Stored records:
- Opening Delimiter -
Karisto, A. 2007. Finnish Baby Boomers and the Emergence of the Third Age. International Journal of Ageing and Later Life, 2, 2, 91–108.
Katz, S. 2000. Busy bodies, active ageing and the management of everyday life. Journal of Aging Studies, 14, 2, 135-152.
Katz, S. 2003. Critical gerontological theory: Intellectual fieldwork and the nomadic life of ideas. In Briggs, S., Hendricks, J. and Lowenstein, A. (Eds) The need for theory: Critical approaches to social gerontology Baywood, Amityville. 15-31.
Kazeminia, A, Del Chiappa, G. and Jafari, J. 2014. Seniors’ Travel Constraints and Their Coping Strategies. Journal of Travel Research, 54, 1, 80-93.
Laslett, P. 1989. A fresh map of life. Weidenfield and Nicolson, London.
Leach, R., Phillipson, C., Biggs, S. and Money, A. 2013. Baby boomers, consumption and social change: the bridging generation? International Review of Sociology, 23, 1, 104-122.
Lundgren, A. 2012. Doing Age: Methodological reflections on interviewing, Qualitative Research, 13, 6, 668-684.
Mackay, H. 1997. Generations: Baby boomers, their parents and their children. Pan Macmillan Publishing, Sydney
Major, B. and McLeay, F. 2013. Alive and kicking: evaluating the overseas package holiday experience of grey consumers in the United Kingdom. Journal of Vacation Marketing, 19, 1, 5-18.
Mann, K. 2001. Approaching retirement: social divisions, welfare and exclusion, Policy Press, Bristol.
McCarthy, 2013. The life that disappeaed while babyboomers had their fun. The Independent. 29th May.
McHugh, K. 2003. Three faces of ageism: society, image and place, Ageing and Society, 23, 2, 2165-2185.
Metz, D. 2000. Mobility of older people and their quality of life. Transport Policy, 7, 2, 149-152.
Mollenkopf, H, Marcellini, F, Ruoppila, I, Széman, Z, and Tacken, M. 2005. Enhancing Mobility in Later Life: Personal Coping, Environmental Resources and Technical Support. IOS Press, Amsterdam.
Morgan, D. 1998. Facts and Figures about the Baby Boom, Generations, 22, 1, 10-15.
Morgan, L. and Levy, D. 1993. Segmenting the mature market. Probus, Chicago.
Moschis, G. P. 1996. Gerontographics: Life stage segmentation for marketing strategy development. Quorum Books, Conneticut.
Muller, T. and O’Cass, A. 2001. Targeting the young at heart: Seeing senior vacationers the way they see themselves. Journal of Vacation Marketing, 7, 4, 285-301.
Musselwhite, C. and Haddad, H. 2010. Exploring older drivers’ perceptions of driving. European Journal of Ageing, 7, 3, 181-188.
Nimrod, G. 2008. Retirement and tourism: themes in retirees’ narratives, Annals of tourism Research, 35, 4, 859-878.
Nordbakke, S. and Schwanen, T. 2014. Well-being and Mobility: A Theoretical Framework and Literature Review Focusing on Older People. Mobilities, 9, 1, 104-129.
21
- Closing Delimiter -
* **ASSIGNMENT**:
An exact reproduction of all the entries above is required.

* **RESPONSE**:
Karisto, A. 2007. Finnish Baby Boomers and the Emergence of the Third Age. International Journal of Ageing and Later Life, 2, 2, 91–108.
Katz, S. 2000. Busy bodies, active ageing and the management of everyday life. Journal of Aging Studies, 14, 2, 135-152.
Katz, S. 2003. Critical gerontological theory: Intellectual fieldwork and the nomadic life of ideas. In Briggs, S., Hendricks, J. and Lowenstein, A. (Eds) The need for theory: Critical approaches to social gerontology Baywood, Amityville. 15-31.
Kazeminia, A, Del Chiappa, G. and Jafari, J. 2014. Seniors’ Travel Constraints and Their Coping Strategies. Journal of Travel Research, 54, 1, 80-93.
Laslett, P. 1989. A fresh map of life. Weidenfield and Nicolson, London.
Leach, R., Phillipson, C., Biggs, S. and Money, A. 2013. Baby boomers, consumption and social change: the bridging generation? International Review of Sociology, 23, 1, 104-122.
Lundgren, A. 2012. Doing Age: Methodological reflections on interviewing, Qualitative Research, 13, 6, 668-684.
Mackay, H. 1997. Generations: Baby boomers, their parents and their children. Pan Macmillan Publishing, Sydney
Major, B. and McLeay, F. 2013. Alive and kicking: evaluating the overseas package holiday experience of grey consumers in the United Kingdom. Journal of Vacation Marketing, 19, 1, 5-18.
Mann, K. 2001. Approaching retirement: social divisions, welfare and exclusion, Policy Press, Bristol.
McCarthy, 2013. The life that disappeaed while babyboomers had their fun. The Independent. 29th May.
McHugh, K. 2003. Three faces of ageism: society, image and place, Ageing and Society, 23, 2, 2165-2185.
Metz, D. 2000. Mobility of older people and their quality of life. Transport Policy, 7, 2, 149-152.
Mollenkopf, H, Marcellini, F, Ruoppila, I, Széman, Z, and Tacken, M. 2005. Enhancing Mobility in Later Life: Personal Coping, Environmental Resources and Technical Support. IOS Press, Amsterdam.
Morgan, D. 1998. Facts and Figures about the Baby Boom, Generations, 22, 1, 10-15.
Morgan, L. and Levy, D. 1993. Segmenting the mature market. Probus, Chicago.
Moschis, G. P. 1996. Gerontographics: Life stage segmentation for marketing strategy development. Quorum Books, Conneticut.
Muller, T. and O’Cass, A. 2001. Targeting the young at heart: Seeing senior vacationers the way they see themselves. Journal of Vacation Marketing, 7, 4, 285-301.
Musselwhite, C. and Haddad, H. 2010. Exploring older drivers’ perceptions of driving. European Journal of Ageing, 7, 3, 181-188.
Nimrod, G. 2008. Retirement and tourism: themes in retirees’ narratives, Annals of tourism Research, 35, 4, 859-878.
Nordbakke, S. and Schwanen, T. 2014. Well-being and Mobility: A Theoretical Framework and Literature Review Focusing on Older People. Mobilities, 9, 1, 104-129.
21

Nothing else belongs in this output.